RECORD EXTRACTS
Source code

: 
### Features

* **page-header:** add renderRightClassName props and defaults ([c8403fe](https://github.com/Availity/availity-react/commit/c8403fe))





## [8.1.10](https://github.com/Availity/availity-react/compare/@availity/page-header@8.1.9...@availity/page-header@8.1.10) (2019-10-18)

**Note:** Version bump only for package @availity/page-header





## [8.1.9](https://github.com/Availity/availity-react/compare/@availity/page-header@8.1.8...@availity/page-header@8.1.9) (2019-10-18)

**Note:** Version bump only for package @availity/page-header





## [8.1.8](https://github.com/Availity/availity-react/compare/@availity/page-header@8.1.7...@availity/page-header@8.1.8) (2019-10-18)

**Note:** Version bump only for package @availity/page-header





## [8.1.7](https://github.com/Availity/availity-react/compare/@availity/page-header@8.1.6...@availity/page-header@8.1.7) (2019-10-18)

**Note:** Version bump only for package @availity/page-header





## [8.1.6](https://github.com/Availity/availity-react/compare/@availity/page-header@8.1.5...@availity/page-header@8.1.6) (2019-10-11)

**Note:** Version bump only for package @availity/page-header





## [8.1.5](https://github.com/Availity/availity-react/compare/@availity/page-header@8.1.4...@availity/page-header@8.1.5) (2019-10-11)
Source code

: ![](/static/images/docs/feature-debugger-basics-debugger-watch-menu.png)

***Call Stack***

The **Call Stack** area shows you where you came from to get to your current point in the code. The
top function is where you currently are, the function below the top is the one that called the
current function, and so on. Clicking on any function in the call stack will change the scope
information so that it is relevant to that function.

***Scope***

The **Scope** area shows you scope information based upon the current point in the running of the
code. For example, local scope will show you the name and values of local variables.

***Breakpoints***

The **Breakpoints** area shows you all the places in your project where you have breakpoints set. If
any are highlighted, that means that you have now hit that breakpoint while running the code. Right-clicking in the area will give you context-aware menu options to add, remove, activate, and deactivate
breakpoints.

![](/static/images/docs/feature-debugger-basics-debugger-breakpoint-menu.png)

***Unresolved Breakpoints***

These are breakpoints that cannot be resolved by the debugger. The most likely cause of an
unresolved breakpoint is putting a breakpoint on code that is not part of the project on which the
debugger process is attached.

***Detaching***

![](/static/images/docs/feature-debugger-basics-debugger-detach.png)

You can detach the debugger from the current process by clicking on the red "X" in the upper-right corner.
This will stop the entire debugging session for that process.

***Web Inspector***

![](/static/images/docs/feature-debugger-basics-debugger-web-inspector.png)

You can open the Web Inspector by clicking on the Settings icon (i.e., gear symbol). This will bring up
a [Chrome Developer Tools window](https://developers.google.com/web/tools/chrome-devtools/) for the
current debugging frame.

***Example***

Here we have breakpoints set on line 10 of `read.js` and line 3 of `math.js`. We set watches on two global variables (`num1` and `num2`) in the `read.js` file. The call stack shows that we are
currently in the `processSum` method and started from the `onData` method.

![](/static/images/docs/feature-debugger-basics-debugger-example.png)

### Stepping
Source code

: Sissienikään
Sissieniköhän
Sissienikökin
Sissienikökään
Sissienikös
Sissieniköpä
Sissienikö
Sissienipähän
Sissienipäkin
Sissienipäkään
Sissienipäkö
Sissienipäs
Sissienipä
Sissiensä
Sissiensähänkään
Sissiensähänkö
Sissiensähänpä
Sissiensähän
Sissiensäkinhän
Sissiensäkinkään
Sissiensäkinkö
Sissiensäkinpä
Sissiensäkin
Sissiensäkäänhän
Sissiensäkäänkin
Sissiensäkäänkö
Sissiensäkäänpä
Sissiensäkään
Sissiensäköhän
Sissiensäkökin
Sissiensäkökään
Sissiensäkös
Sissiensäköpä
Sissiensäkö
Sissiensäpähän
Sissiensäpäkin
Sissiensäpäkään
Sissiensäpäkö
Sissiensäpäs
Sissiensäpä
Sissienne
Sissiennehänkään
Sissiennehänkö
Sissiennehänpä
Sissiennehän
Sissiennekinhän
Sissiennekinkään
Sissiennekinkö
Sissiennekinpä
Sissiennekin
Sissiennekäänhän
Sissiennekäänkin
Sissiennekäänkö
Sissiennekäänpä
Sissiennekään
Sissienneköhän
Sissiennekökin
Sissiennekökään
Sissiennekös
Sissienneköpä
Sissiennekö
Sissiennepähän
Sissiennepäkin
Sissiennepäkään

EXERCISE DETAILS
Replace "Version bump only" with "Version update only" throughout the lines above, leaving everything else as it stands.

REPLY TO THE TASK
Source code

: 
### Features

* **page-header:** add renderRightClassName props and defaults ([c8403fe](https://github.com/Availity/availity-react/commit/c8403fe))





## [8.1.10](https://github.com/Availity/availity-react/compare/@availity/page-header@8.1.9...@availity/page-header@8.1.10) (2019-10-18)

**Note:** Version update only for package @availity/page-header





## [8.1.9](https://github.com/Availity/availity-react/compare/@availity/page-header@8.1.8...@availity/page-header@8.1.9) (2019-10-18)

**Note:** Version update only for package @availity/page-header





## [8.1.8](https://github.com/Availity/availity-react/compare/@availity/page-header@8.1.7...@availity/page-header@8.1.8) (2019-10-18)

**Note:** Version update only for package @availity/page-header





## [8.1.7](https://github.com/Availity/availity-react/compare/@availity/page-header@8.1.6...@availity/page-header@8.1.7) (2019-10-18)

**Note:** Version update only for package @availity/page-header





## [8.1.6](https://github.com/Availity/availity-react/compare/@availity/page-header@8.1.5...@availity/page-header@8.1.6) (2019-10-11)

**Note:** Version update only for package @availity/page-header





## [8.1.5](https://github.com/Availity/availity-react/compare/@availity/page-header@8.1.4...@availity/page-header@8.1.5) (2019-10-11)
Source code

: ![](/static/images/docs/feature-debugger-basics-debugger-watch-menu.png)

***Call Stack***

The **Call Stack** area shows you where you came from to get to your current point in the code. The
top function is where you currently are, the function below the top is the one that called the
current function, and so on. Clicking on any function in the call stack will change the scope
information so that it is relevant to that function.

***Scope***

The **Scope** area shows you scope information based upon the current point in the running of the
code. For example, local scope will show you the name and values of local variables.

***Breakpoints***

The **Breakpoints** area shows you all the places in your project where you have breakpoints set. If
any are highlighted, that means that you have now hit that breakpoint while running the code. Right-clicking in the area will give you context-aware menu options to add, remove, activate, and deactivate
breakpoints.

![](/static/images/docs/feature-debugger-basics-debugger-breakpoint-menu.png)

***Unresolved Breakpoints***

These are breakpoints that cannot be resolved by the debugger. The most likely cause of an
unresolved breakpoint is putting a breakpoint on code that is not part of the project on which the
debugger process is attached.

***Detaching***

![](/static/images/docs/feature-debugger-basics-debugger-detach.png)

You can detach the debugger from the current process by clicking on the red "X" in the upper-right corner.
This will stop the entire debugging session for that process.

***Web Inspector***

![](/static/images/docs/feature-debugger-basics-debugger-web-inspector.png)

You can open the Web Inspector by clicking on the Settings icon (i.e., gear symbol). This will bring up
a [Chrome Developer Tools window](https://developers.google.com/web/tools/chrome-devtools/) for the
current debugging frame.

***Example***

Here we have breakpoints set on line 10 of `read.js` and line 3 of `math.js`. We set watches on two global variables (`num1` and `num2`) in the `read.js` file. The call stack shows that we are
currently in the `processSum` method and started from the `onData` method.

![](/static/images/docs/feature-debugger-basics-debugger-example.png)

### Stepping
Source code

: Sissienikään
Sissieniköhän
Sissienikökin
Sissienikökään
Sissienikös
Sissieniköpä
Sissienikö
Sissienipähän
Sissienipäkin
Sissienipäkään
Sissienipäkö
Sissienipäs
Sissienipä
Sissiensä
Sissiensähänkään
Sissiensähänkö
Sissiensähänpä
Sissiensähän
Sissiensäkinhän
Sissiensäkinkään
Sissiensäkinkö
Sissiensäkinpä
Sissiensäkin
Sissiensäkäänhän
Sissiensäkäänkin
Sissiensäkäänkö
Sissiensäkäänpä
Sissiensäkään
Sissiensäköhän
Sissiensäkökin
Sissiensäkökään
Sissiensäkös
Sissiensäköpä
Sissiensäkö
Sissiensäpähän
Sissiensäpäkin
Sissiensäpäkään
Sissiensäpäkö
Sissiensäpäs
Sissiensäpä
Sissienne
Sissiennehänkään
Sissiennehänkö
Sissiennehänpä
Sissiennehän
Sissiennekinhän
Sissiennekinkään
Sissiennekinkö
Sissiennekinpä
Sissiennekin
Sissiennekäänhän
Sissiennekäänkin
Sissiennekäänkö
Sissiennekäänpä
Sissiennekään
Sissienneköhän
Sissiennekökin
Sissiennekökään
Sissiennekös
Sissienneköpä
Sissiennekö
Sissiennepähän
Sissiennepäkin
Sissiennepäkään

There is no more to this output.